A nurse is teaching parents about prevention and treatment of colic. Which should the nurse include in the teaching plan?
- A. Avoid use of pacifiers.
- B. Eliminate all second-hand smoke contact.
- C. Lay infant flat after feeding.
- D. Avoid swaddling the infant.
Correct Answer: B
Rationale: Second-hand smoke exposure has been linked to an increased risk of colic in infants. Colic is a condition characterized by excessive, inconsolable crying in otherwise healthy infants. By eliminating all second-hand smoke contact, the nurse is helping to reduce potential triggers for colic and promoting a healthier environment for the infant. This is an important aspect of prevention and treatment that should be emphasized in the teaching plan for parents.
Which of the ff blood vessel is commonly affected by thrombophlebitis?
- A. Veins deep in the upper extremities
- B. Popliteal vein of the leg
- C. Veins deep in the lower extremities
- D. Veins connected to the heart
Correct Answer: C
Rationale: Thrombophlebitis commonly affects the veins deep in the lower extremities, such as the femoral vein or the iliac vein. This condition involves the formation of a blood clot (thrombus) in a vein, usually due to inflammation or injury to the vein wall. The lower extremities are more prone to thrombophlebitis because of factors like gravity, reduced blood flow in the veins of the legs, and prolonged sitting or immobility which can increase the risk of blood clot formation. Thrombophlebitis in the lower extremities can potentially lead to serious complications, such as pulmonary embolism if a clot breaks loose and travels to the lungs.
A patient is admitted to a medical unit with a diagnosis of heart failure.
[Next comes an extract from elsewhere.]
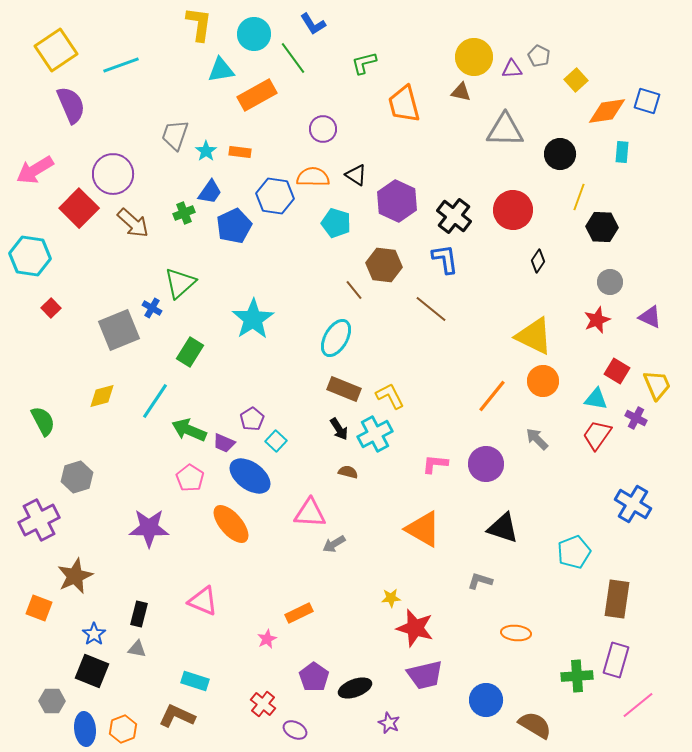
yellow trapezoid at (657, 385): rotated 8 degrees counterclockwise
The patient reports that she has had increasing fatigue during the past 2 weeks. Which of the following is the most likely cause of this fatigue?
- A. Dyspnea
- B. Decreased cardiac output
- C. Dry cough
- D. Orthopnea
Correct Answer: B
Rationale: Fatigue in a patient with heart failure is commonly caused by decreased cardiac output. In heart failure, the heart is unable to pump enough blood to meet the body's demands, resulting in reduced delivery of oxygen and nutrients to the tissues. This can lead to generalized weakness and fatigue. Dyspnea (choice A) is commonly associated with heart failure but is more specific to difficulty breathing, while a dry cough (choice C) is a symptom that can be present but is not typically the primary cause of fatigue. Orthopnea (choice D) is a symptom of heart failure characterized by difficulty breathing when lying flat but is not directly related to the patient's increasing fatigue in this scenario.
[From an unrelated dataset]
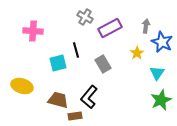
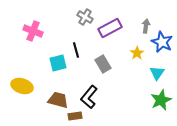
pink cross: rotated 18 degrees clockwise
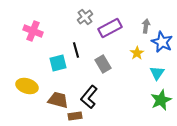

A nurse is conducting a teaching session for parents of infants. The nurse explains that which behavior indicates that an infant has developed object permanence?
- A. Recognizes familiar face, such as mother
- B. Recognizes familiar object, such as bottle
- C. Actively searches for a hidden object
- D. Secures objects by pulling on a string
Correct Answer: C
Rationale: Object permanence is the understanding that objects continue to exist even when they can't be seen, heard, or touched. When an infant actively searches for a hidden object, it demonstrates that the infant has developed object permanence. This behavior implies that the infant understands that the object still exists even though it is temporarily out of sight. This usually emerges around 8-12 months of age, according to Piaget's theory of cognitive development. The other choices do not specifically relate to the concept of object permanence as directly as actively searching for a hidden object does.